As we have all been reminded this week, Johnny Carson’s retirement resulted in Letterman losing the Tonight Show to Leno and moving to CBS.  Significantly, however, he stayed in New York City.  Since then, his already awkward relationship with the world of Hollywood puffery has only become increasingly strained (being stalked by a delusional schizophrenic and targeted by kidnappers probably didn’t help either). Dave seems to have 3 or 4 A-list stars he genuinely gets along with—the rest of the time it looks like he can’t wait for them to get off the stage. In an entertainment universe where everyone is a genius, Letterman has been a foundational architect of "snark"-- willing to make enemies and hold grudges in order to uphold certain standards of intelligence and/or decorum (Cher, Oprah, Madonna, Cripin Glover, Richard Simmons, and now River Phoenix rank among his more famous feuds).

I sang Letterman's praises a few weeks ago when rumors circulated CBS might fire him for his recent "sex scandal"--leaving us with only Conan's Tonight Show at 11:30.  But that wasn't a slam against O'Brien--just a recognition that CoCo in Burbank was NOT working.  Something was just off.  For one thing, the space was way too big for his persona—indeed, the stage seemed to swallow him as he entered each night.  Like the House of Jay, Conan’s set looked more like a tacky furniture showroom than a TV studio.  And as in his earliest days in front of the camera, there was the distraction of having a side-kick (Andy Richter) who can think faster on his feet than the host.

What O'Brien DID excel at was transitioning NBC's Late Show from the era of Letterman's boomer disaffection to the default irony of Gen-X-er's living in a world of the perpetually underwhelming. 
Like Letterman, his persona is one of awkward incompetence coupled with the hard truth that most of the movies, tv, and music we consume is crap…pure, unadulterated crap that makes everyone stupider day by day.
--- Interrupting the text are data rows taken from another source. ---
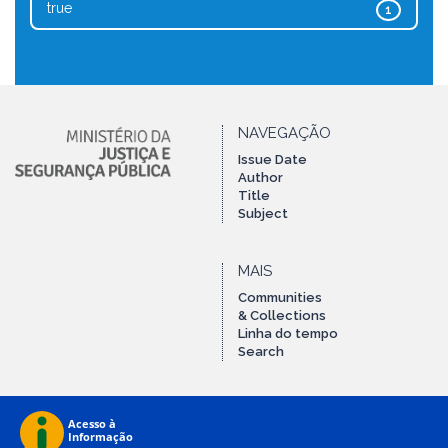
true
1
NAVEGAÇÃO
Issue Date
Author
Title
Subject
MAIS
Communities
& Collections
Linha do tempo
Search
That's a tough vein to mine when you've been moved from 30-Rock to the Universal City Walk.  You can't be the edgy, outsider, amateur rule-breaker when you are now expected to be THE MAN.  To have that relationship with Hollywood, you can’t be of Hollywood.  If Fox does sign him to a contract, all parties would be well advised to take the show back east.

And this is where you have to hand it to Leno. He can laugh heartily and sincerely as rich celebrities tell tone-deaf anecdotes about the inconvenience of having a car accidentally towed from Rodeo Drive.  He can show up to work every day, year after year, to read stupid typos from po-dunk newspapers without slitting his wrists.  He can pretend the world sure is a mixed up, crazy place every night in his monologue, and then sit down and listen with apparently sincere interest as a celebutard-turned-"actress" describes how she prepared mentally to play a vampire cheerleader in some god-awful Si-Fi mini-series. And for that he deserves and will once again take up the mantle of The Tonight Show.  It's just incredible that NBC didn't see this coming five years ago.